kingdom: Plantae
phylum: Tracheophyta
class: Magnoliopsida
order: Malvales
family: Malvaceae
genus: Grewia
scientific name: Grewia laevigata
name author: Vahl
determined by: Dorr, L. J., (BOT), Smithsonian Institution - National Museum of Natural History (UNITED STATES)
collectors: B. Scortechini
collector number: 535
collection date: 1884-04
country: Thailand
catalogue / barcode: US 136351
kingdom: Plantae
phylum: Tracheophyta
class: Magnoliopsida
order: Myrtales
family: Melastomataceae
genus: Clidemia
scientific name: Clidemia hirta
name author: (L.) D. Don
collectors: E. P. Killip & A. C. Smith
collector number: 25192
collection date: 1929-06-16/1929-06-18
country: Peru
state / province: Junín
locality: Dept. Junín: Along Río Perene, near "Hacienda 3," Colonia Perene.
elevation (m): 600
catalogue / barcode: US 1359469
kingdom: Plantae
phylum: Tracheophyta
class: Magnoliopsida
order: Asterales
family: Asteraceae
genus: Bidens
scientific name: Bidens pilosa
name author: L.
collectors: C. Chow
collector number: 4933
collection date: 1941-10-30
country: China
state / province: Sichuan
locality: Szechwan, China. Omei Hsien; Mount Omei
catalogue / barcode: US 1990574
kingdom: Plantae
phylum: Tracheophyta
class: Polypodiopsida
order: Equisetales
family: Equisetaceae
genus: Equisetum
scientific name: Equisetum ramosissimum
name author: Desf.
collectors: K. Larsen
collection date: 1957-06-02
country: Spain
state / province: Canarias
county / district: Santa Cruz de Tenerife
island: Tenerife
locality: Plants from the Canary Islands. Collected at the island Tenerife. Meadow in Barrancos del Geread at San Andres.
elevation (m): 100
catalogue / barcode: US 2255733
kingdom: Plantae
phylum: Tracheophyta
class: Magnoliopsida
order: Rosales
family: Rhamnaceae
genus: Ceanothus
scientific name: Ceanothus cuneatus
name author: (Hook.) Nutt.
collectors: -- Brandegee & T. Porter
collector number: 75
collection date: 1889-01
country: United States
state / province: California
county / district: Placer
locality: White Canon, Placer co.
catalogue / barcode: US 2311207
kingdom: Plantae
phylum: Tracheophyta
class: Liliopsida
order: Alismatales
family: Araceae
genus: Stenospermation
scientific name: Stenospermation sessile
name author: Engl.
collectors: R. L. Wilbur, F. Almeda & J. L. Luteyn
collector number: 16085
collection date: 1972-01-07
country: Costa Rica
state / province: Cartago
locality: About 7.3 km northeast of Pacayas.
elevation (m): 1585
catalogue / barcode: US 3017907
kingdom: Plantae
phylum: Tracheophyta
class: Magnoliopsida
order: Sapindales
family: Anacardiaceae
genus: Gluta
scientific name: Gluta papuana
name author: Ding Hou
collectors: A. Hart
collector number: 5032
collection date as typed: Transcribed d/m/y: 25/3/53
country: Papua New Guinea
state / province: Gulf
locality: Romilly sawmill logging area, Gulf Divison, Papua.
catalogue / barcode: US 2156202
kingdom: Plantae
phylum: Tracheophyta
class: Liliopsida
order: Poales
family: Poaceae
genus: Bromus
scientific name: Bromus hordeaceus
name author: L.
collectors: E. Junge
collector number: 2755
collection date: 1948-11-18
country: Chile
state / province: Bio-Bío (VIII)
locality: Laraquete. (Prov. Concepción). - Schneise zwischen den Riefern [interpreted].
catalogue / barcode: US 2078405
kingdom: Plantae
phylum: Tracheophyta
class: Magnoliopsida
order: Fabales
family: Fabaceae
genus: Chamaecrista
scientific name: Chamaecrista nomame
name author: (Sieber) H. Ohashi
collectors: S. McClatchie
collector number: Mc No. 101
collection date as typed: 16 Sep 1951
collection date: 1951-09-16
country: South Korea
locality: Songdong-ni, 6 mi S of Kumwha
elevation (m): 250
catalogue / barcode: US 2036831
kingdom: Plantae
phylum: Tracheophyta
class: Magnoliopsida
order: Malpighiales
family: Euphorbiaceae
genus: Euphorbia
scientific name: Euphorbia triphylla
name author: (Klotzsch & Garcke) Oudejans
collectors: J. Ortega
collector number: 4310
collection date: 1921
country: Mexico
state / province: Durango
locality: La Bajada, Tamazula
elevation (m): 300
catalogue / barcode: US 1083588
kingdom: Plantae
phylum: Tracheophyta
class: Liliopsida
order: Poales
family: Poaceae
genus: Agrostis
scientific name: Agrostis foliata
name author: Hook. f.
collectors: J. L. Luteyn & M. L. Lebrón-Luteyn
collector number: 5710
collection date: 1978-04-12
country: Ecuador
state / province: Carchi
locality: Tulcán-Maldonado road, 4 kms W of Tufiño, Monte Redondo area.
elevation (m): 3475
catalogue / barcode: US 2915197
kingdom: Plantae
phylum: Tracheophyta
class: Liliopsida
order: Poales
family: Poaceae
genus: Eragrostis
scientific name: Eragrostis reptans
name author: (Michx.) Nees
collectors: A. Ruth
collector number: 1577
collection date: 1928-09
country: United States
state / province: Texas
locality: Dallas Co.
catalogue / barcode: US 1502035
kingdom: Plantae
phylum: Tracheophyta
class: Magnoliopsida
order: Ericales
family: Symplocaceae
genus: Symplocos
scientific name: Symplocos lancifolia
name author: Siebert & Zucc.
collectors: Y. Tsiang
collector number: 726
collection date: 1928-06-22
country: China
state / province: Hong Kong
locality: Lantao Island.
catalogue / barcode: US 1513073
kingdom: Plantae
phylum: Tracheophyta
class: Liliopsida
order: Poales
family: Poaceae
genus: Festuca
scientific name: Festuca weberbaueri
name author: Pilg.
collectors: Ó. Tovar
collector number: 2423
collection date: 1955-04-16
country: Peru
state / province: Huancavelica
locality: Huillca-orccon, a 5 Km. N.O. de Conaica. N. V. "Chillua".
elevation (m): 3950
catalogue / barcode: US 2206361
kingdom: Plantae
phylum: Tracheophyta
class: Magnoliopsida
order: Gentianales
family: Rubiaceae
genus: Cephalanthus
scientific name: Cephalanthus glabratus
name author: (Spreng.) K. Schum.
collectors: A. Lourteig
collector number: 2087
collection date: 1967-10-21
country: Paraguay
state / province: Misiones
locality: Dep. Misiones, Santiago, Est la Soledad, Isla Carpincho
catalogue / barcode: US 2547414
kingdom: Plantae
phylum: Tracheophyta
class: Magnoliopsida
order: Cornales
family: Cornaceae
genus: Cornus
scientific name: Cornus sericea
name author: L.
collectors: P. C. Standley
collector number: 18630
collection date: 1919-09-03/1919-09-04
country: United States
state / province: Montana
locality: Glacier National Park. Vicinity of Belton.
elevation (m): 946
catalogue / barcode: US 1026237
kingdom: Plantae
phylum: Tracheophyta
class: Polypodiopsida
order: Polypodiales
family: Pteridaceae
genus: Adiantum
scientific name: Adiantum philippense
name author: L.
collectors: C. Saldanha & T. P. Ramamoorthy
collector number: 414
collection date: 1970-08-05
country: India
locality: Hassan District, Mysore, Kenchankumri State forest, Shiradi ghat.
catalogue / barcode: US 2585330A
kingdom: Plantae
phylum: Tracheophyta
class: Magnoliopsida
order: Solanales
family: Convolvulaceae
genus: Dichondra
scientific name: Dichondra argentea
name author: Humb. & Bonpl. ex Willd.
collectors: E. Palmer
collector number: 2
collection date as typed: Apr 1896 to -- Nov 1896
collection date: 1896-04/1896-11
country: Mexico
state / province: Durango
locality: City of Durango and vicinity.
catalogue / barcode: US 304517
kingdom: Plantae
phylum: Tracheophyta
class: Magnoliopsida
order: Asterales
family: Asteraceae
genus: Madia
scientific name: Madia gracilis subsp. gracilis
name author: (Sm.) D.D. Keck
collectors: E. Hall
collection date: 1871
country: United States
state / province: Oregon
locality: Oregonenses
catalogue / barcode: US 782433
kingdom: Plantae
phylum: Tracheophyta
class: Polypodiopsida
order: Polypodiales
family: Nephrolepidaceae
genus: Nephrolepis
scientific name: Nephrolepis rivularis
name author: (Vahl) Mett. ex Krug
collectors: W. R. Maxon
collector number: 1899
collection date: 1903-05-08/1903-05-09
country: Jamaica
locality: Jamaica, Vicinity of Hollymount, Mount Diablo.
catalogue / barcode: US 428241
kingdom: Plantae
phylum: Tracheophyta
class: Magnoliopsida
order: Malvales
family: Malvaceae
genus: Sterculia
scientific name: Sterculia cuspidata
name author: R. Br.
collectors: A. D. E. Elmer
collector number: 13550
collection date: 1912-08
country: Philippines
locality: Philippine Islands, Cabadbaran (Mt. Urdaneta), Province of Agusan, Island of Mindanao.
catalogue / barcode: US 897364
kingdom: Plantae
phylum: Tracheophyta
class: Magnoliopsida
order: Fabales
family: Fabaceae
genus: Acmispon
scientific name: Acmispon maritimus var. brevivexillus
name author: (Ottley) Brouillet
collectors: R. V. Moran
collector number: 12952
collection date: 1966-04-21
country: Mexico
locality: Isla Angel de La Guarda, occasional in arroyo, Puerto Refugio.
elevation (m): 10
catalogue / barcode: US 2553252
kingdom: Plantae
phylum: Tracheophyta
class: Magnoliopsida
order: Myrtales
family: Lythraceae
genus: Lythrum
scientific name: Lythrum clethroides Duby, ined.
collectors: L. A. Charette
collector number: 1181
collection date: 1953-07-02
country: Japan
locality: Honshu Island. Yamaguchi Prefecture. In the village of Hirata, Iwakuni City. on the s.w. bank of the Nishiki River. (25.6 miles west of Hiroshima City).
--------
Exercise aim:
Render the records as a two-column CSV with the headers field and value, one row per line, starting at the line that contains "family: Symplocaceae" and ending after the line that contains "country: Paraguay". Put each field name and each value in its own quoted field, with any line breaks replaced by spaces.

Response for this exercise:
field,value
"family:","Symplocaceae"
"genus:","Symplocos"
"scientific name:","Symplocos lancifolia"
"name author:","Siebert & Zucc."
"collectors:","Y. Tsiang"
"collector number:","726"
"collection date:","1928-06-22"
"country:","China"
"state / province:","Hong Kong"
"locality:","Lantao Island."
"catalogue / barcode:","US 1513073"
"kingdom:","Plantae"
"phylum:","Tracheophyta"
"class:","Liliopsida"
"order:","Poales"
"family:","Poaceae"
"genus:","Festuca"
"scientific name:","Festuca weberbaueri"
"name author:","Pilg."
"collectors:","Ó. Tovar"
"collector number:","2423"
"collection date:","1955-04-16"
"country:","Peru"
"state / province:","Huancavelica"
"locality:","Huillca-orccon, a 5 Km. N.O. de Conaica. N. V. ""Chillua""."
"elevation (m):","3950"
"catalogue / barcode:","US 2206361"
"kingdom:","Plantae"
"phylum:","Tracheophyta"
"class:","Magnoliopsida"
"order:","Gentianales"
"family:","Rubiaceae"
"genus:","Cephalanthus"
"scientific name:","Cephalanthus glabratus"
"name author:","(Spreng.) K. Schum."
"collectors:","A. Lourteig"
"collector number:","2087"
"collection date:","1967-10-21"
"country:","Paraguay"